Like millions of other tourists, Mark Twain vacationing in New Hampshire, 1905 |
Twain used to vacation in Dublin, New Hampshire. Considering that he lived in Hartford, Connecticut, a summer trip to New Hampshire was a relatively easy trip. He spent at least two summers in a rented farmhouse here. In a 1905 interview for the New York Times he said "Last January, when we were beginning to inquire about a home for this summer, I remembered that Abbott Thayer had said, three years before, that the New Hampshire highlands was a good place. He was right - it is a good place.”
One of Twain’s best friends was Thomas Bailey Aldrich of Portsmouth, New Hampshire. Aldrich was the author of The Story of a Bad Boy, which preceded Twain’s books about Tom Sawyer and Huckleberry Finn. At the time, Aldrich’s book was a best seller, and it instituted a new form of literature about mischievous childhoods. Previous children's books were always based on morality lessons, instead of pure fun. Today, Aldrich's book is virtually unknown, but Twain’s books are considered American classics.

• **Data records**:
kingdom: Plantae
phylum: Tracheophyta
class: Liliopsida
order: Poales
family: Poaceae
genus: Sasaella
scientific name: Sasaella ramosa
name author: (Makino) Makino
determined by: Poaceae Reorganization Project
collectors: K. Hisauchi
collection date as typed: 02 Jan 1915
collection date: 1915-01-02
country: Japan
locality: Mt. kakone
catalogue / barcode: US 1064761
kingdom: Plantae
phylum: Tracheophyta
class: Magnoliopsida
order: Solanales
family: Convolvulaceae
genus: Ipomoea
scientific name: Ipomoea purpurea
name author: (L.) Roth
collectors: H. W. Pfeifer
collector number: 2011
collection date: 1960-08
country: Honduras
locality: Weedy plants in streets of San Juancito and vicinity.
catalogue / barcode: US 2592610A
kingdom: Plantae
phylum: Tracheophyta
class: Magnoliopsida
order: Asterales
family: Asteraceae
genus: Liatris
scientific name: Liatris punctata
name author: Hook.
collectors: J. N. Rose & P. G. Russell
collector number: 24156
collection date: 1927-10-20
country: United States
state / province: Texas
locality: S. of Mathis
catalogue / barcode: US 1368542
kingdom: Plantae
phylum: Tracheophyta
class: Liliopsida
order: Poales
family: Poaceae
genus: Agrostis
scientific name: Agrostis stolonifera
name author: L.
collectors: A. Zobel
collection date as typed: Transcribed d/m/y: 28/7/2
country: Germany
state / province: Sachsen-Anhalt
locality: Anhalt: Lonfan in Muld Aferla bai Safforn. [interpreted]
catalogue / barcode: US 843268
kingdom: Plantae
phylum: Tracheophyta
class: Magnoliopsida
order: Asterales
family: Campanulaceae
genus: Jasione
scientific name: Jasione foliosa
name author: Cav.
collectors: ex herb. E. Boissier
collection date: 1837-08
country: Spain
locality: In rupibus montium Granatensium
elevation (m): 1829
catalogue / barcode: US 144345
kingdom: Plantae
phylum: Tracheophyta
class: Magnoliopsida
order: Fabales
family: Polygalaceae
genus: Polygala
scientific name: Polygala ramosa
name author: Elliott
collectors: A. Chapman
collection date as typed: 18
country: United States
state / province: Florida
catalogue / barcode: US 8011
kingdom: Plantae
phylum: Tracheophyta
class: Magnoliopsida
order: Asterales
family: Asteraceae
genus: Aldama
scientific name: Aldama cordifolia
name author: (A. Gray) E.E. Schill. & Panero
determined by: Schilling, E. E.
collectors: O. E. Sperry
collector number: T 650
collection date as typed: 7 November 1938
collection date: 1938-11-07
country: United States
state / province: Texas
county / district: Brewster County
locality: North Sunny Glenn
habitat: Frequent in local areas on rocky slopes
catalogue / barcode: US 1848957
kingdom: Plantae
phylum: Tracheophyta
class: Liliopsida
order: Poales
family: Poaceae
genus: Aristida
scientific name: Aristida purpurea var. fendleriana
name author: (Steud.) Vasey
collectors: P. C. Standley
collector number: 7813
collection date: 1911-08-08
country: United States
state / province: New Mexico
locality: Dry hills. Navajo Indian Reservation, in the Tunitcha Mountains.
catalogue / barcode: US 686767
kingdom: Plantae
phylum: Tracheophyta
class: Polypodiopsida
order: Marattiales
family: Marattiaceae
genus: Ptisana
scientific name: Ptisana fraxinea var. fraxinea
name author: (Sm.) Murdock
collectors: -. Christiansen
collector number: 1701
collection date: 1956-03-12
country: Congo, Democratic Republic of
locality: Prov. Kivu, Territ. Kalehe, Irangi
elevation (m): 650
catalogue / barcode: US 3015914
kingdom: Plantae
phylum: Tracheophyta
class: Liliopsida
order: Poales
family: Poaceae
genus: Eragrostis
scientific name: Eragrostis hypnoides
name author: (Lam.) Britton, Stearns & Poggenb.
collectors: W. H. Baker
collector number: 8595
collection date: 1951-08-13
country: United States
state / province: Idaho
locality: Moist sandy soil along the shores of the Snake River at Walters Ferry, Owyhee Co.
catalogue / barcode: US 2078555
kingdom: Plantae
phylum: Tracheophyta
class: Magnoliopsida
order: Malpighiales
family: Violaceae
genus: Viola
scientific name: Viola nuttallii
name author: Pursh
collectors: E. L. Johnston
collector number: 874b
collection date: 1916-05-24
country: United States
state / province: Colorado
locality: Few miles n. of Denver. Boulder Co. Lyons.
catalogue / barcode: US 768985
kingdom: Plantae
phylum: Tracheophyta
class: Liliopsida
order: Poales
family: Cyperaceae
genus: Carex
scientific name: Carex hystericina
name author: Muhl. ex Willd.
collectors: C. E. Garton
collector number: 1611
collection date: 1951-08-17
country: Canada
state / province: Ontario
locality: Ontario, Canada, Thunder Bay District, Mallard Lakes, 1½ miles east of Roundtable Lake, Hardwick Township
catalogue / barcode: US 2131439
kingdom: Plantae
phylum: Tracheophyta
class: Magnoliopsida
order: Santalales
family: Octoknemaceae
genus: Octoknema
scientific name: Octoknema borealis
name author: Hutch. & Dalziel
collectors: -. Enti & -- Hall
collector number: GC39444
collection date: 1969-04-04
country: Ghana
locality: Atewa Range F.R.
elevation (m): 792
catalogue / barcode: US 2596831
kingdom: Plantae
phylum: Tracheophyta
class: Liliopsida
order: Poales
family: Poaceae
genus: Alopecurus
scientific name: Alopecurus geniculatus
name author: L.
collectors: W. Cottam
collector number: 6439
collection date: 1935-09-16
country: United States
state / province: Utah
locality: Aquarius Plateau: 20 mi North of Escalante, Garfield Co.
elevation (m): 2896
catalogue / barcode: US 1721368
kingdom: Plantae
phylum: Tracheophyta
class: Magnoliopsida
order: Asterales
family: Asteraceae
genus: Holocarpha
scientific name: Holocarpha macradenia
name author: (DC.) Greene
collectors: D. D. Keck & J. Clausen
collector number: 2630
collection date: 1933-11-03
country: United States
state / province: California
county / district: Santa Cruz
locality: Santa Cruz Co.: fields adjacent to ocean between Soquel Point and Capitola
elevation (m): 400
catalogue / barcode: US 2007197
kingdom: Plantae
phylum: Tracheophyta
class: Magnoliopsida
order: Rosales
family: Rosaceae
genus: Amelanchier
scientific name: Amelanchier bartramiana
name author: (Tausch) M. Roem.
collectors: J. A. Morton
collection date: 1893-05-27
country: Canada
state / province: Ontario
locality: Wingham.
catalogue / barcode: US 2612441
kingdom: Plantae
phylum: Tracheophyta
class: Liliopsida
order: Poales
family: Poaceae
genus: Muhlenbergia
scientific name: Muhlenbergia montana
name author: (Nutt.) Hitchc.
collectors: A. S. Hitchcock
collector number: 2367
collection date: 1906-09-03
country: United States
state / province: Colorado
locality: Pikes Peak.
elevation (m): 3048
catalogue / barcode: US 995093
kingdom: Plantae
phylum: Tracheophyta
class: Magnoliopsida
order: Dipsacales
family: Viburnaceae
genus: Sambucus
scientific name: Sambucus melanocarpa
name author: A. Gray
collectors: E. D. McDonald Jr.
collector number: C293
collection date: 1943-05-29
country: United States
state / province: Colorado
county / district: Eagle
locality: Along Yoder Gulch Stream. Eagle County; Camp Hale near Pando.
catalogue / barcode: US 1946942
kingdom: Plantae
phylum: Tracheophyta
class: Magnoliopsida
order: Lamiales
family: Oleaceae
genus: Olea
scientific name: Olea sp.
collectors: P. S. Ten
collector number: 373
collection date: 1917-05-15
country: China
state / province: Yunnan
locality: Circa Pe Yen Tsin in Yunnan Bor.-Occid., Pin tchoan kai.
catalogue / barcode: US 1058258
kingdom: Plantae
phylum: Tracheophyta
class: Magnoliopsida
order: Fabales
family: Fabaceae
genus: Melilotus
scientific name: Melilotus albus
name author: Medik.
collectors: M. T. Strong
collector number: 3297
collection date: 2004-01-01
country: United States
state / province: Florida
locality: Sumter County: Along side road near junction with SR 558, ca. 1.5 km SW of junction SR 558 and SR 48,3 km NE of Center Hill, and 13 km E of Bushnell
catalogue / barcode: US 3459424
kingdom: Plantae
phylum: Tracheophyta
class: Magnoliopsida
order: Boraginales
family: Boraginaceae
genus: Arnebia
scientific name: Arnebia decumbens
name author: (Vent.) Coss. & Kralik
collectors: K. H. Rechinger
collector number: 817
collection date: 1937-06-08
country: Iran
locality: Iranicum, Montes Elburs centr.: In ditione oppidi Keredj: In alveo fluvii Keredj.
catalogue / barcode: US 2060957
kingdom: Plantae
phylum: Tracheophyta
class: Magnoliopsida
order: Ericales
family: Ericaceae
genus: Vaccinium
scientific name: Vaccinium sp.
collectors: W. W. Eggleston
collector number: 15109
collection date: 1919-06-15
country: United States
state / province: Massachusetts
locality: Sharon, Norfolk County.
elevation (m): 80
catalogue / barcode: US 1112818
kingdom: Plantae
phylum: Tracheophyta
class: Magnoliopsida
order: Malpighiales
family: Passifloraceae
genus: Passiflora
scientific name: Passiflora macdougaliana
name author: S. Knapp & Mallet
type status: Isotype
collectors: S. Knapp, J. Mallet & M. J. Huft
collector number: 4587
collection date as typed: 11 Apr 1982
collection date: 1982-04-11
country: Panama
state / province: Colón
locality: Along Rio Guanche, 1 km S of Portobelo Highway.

• **Problem details**:
Using the Mark Twain text, answer these:
(a) In what city did Twain live?
(b) Who had told Twain that the New Hampshire highlands was a good place?
(c) What book by Thomas Bailey Aldrich does the text name?
Use only the Mark Twain text to answer.

• **Answer to the task**:
(a) Hartford, Connecticut
(b) Abbott Thayer
(c) The Story of a Bad Boy